What are the other options?

I said earlier that giving birth and becoming a parent is no easy option, and abortion may seem like the only way out of a frightening, difficult, uncertain and unchosen future. Those who still choose to go ahead with becoming parents despite the difficulties need and deserve support, help and encouragement.

There is of course one other option, at least in many cases, and that is to put the baby up for adoption. Of course, pregnancy and childbirth still have to be got through, which I'm not pretending is easy, even with the help of epidurals and elective caesarians for the birth. And some would argue that the psychological impact of giving up your baby to other parents may be almost as great as those related to having an abortion. Nonetheless, adoption does at least give the child the chance of a life while allowing the birth mother to return fairly quickly to her chosen life and career.

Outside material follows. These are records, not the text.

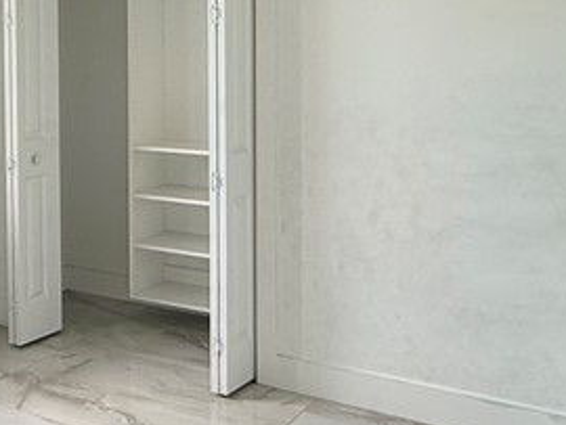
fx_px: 867
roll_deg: +0.5
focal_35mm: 53
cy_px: 82
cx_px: 109
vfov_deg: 27.0
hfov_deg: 34.9
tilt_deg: -2.5
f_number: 2.2
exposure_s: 1/120
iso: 125
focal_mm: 2.22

There but for the grace of God

I've raised and explored a number of questions which I think are crucial to the abortion debate, but I can only answer them for myself, not for anyone else.

My own view is still that a human embryo is - and certainly will ultimately be - a human being, a person, and therefore (in my view) that under most circumstances it is not anyone's right to decide that it will not be. I also more cautiously believe that in most cases an embryo's right to life does trump the mother's right to choose; and I suspect (but lack evidence to prove) that the psychological impacts of abortion are generally worse than those of other options, such as putting the baby up for adoption.

However, I'm not writing this to judge or condemn those who view things differently or in particular those who have chosen differently, often under incredibly difficult circumstances. There but for the grace of God go any of us. Sorry if that sounds patronising.

A couple of quick final points. Of course there are always exceptional cases, particularly where the mother's life is in danger. And despite my views I don't believe that criminalisation - particularly of the mother - is anything but counter-productive. Instead I would ask for full and fair presentation of all available options, better education and understanding of both the scientific and ethical issues and of the full impacts and implications of the various options, and better support for adoption.

Right, quick, time for a nice safe topic - the theology of flower-arranging or bird-watching or something.